# Required work
In the entries below, find the line with "Breast MRI (dynamic" and the line with "Structures marked on". Reproduce those two lines and every line between them exactly, and nothing more.

# Dataset content
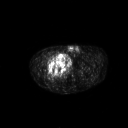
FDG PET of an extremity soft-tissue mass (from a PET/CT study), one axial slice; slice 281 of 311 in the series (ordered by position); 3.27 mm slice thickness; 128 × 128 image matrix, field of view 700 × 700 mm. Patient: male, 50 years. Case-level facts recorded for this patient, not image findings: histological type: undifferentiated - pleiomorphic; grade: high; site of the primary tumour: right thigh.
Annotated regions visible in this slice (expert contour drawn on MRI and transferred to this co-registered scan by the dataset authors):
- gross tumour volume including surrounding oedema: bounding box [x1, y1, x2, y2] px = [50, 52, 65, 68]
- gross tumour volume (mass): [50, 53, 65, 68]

==

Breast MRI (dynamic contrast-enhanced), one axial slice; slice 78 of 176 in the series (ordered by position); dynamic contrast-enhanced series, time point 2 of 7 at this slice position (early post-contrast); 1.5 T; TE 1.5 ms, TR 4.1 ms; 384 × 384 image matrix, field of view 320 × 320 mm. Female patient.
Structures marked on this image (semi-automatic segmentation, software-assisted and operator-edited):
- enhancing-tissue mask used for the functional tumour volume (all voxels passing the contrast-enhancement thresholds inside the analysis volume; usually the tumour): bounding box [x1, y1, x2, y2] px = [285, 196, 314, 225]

--

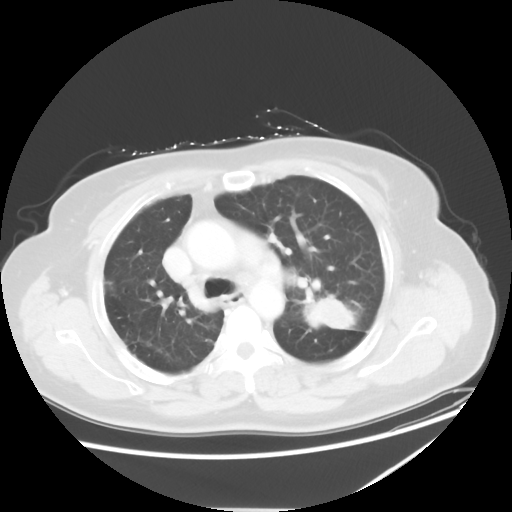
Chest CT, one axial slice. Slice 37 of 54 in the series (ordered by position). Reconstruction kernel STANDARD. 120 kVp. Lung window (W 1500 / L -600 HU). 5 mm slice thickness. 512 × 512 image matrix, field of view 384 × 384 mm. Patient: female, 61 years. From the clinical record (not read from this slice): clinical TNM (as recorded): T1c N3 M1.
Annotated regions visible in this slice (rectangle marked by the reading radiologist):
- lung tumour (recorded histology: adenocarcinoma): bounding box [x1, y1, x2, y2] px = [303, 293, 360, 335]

# Solution
Breast MRI (dynamic contrast-enhanced), one axial slice; slice 78 of 176 in the series (ordered by position); dynamic contrast-enhanced series, time point 2 of 7 at this slice position (early post-contrast); 1.5 T; TE 1.5 ms, TR 4.1 ms; 384 × 384 image matrix, field of view 320 × 320 mm. Female patient.
Structures marked on this image (semi-automatic segmentation, software-assisted and operator-edited):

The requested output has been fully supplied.